Mumbo sauce. —Sam Majors
You like chicken and mambo sauce. —Darlene Wright
You love your chicken with mumbo sauce. —Chantelle James
You can’t eat wings without mumbo sauce. —LaKia Lockett-Johnson
After moving away, you still drive to D.C. for your chicken wings and mumbo sauce. —Diana Brooks
You order mumbo sauce on your wings AND fries. —Candace Tyler
You put mumbo sauce on EVERYTHING. —Evangelo “Jegs” Banua
You grew up on a particular carryout and are a loyalist to its mumbo sauce. —Anonymous
You won’t eat wings from a carryout unless they have mumbo sauce on them. —Quinton Brooks
You buy mumbo sauce in bulk from a Chinese carry out. —Preston Cornish
You listen to go-go music and eat chicken wings with mumbo sauce. —Anonymous
You know what authentic mambo sauce tastes like. —Anonymous
You prefer mambo sauce over hot sauce. —Cherrelle e’Lan
You thought that mumbo sauce was a staple in the American diet. —Sheika Reid
You have a spreadsheet of ingredient combinations you’ve created in your quest to engineer the perfect mumbo sauce. —Kevin M. Goldberg
You have mumbo sauce, half smokes, and DC Brau in your fridge all at the same time. —Nate Bell
You know about new hip, trendy mumbo sauce at Whole Foods. —Alex Booker
You order wings and fries with mumbo sauce on EVERYTHING. —Bria Culp

Since you moved here, you haven’t had a single conversation where you weren’t asked, “So, where do you work?” —Marissa Paulsen
You have an elevator speech prepared for new acquaintances’ inevitable question, “So what do you do?” —Becca Lundberg
You ask, “What do you do?” upon meeting a new person, and not, “Hi, how are you?” —Anonymous
The first question you ask when meeting someone for the first time is, “What do you do?” —Annette Quarles
You start every introduction with, “What do you do?” —Allie Fernandez
You meet someone and immediately say, “So, what do you do?” —Elizabeth Hagerty
Your first question is, “So what do you do?” —Alessandra Clará
You ask, “So, what do you do?” before you even know the person’s name. —Yigit Erkut
You think you and your job are more important than everyone back home. —Tom DeLuca
You think it stands for “Deserves Career.” —Michael Rose
You introduce yourself with your job title. —Coreene White
For 50% of your acquaintances you learned their jobs before you learned their names, and for the other 50% you will never know their true professions and employers. —Lily Carter
No one understands what you do. —Stephanie Johnson

Mayor Marion Barry is your Mayor for life. —Cherrelle e’Lan
In the summer, you had a job through Marion Barry’s Summer Youth Employment Program.
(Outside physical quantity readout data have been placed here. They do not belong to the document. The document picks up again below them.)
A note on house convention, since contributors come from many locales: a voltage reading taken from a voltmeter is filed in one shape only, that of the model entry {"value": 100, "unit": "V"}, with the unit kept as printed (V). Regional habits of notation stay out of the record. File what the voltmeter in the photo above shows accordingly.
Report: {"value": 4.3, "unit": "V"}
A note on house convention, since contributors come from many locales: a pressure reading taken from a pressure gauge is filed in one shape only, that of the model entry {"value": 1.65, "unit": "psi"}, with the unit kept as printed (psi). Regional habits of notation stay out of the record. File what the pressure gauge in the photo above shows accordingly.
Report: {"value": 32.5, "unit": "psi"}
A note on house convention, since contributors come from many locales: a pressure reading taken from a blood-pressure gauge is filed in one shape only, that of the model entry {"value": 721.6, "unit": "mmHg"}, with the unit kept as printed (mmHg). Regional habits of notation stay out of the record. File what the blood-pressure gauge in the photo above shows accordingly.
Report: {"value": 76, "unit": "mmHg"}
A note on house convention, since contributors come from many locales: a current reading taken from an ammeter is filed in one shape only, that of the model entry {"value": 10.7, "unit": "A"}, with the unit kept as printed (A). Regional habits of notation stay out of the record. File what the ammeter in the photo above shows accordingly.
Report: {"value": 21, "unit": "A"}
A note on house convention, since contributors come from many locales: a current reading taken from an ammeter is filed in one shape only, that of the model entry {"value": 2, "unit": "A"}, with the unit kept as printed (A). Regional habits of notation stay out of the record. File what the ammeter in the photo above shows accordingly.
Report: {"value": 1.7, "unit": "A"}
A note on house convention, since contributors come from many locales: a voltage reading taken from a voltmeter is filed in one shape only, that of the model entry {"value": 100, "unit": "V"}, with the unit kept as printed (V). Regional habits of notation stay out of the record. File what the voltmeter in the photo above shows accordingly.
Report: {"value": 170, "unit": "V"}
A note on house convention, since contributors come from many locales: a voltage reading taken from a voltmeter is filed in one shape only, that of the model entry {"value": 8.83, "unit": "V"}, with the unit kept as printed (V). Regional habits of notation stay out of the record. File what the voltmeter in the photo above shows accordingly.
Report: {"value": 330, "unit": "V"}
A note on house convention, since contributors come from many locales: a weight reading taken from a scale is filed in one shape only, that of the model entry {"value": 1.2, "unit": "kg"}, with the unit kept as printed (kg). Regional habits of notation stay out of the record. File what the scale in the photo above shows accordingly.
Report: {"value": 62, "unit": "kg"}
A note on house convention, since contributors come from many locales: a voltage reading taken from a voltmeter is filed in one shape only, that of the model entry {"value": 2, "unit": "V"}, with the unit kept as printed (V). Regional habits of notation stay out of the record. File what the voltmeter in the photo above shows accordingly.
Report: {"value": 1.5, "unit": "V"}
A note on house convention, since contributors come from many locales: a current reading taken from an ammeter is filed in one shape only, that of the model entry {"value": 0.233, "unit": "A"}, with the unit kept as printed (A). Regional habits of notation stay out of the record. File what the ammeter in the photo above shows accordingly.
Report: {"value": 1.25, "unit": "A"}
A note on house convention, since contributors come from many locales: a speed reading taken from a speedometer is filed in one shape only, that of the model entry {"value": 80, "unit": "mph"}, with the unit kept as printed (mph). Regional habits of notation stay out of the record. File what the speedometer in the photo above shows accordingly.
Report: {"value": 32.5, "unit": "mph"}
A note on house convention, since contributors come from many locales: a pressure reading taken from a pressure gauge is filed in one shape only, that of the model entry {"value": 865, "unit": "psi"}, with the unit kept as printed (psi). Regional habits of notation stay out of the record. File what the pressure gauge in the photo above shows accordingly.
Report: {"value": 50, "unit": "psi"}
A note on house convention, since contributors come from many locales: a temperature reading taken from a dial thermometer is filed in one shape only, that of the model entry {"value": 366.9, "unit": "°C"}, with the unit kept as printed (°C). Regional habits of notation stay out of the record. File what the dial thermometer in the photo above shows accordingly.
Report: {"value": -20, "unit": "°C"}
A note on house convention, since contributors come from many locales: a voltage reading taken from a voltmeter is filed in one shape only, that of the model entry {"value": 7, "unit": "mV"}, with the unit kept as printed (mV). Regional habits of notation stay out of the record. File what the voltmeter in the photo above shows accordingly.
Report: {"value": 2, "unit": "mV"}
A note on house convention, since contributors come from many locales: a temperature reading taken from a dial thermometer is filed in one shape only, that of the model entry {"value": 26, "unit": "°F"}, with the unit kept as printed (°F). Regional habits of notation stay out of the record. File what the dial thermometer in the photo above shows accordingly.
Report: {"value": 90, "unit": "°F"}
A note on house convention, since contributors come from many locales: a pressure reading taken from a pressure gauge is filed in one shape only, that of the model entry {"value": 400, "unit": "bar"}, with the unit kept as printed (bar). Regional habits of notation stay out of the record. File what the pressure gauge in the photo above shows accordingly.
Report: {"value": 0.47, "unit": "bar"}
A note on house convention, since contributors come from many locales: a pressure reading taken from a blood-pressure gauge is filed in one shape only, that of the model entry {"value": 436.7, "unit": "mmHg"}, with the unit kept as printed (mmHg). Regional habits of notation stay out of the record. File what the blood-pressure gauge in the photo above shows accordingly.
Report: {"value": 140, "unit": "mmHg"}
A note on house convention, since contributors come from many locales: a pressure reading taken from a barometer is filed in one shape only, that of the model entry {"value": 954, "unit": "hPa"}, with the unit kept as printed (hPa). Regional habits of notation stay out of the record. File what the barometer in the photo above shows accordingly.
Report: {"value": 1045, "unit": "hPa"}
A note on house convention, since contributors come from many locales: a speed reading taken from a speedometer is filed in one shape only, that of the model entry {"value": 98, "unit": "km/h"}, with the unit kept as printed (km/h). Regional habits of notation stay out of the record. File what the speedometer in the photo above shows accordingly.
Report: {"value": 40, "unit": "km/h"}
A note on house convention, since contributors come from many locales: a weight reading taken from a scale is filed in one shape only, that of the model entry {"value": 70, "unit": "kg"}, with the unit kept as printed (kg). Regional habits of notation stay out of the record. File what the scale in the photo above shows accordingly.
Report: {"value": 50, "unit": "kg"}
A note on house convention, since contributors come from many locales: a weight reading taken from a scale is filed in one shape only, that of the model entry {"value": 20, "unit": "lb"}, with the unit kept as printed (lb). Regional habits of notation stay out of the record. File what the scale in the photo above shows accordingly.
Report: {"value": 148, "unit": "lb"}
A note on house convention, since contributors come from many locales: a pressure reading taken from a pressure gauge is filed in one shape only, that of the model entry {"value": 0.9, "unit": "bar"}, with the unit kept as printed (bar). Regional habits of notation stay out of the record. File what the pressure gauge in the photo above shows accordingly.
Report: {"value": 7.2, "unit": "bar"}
R.I.P. Marion Barry, “D.C. Mayor for Life.” —Dr. Monica Roaché
You assume the D.C. quarter features Marion Barry. —Phil Wolf
You know that Marion Barry will always be “Mayor” Barry for LIFE. May he rest in Paradise. —Latrice Stewart-Muhammad
You remember the love the city has had for Marion Barry. —Sheika Reid
You got your first job under Marion Barry’s summer employment program. —Kim Park
You rode in a election day caravan with Marion Barry. —Will Sommer
You have ever used “the bitch set me up” as a legitimate excuse for something. —Norah S.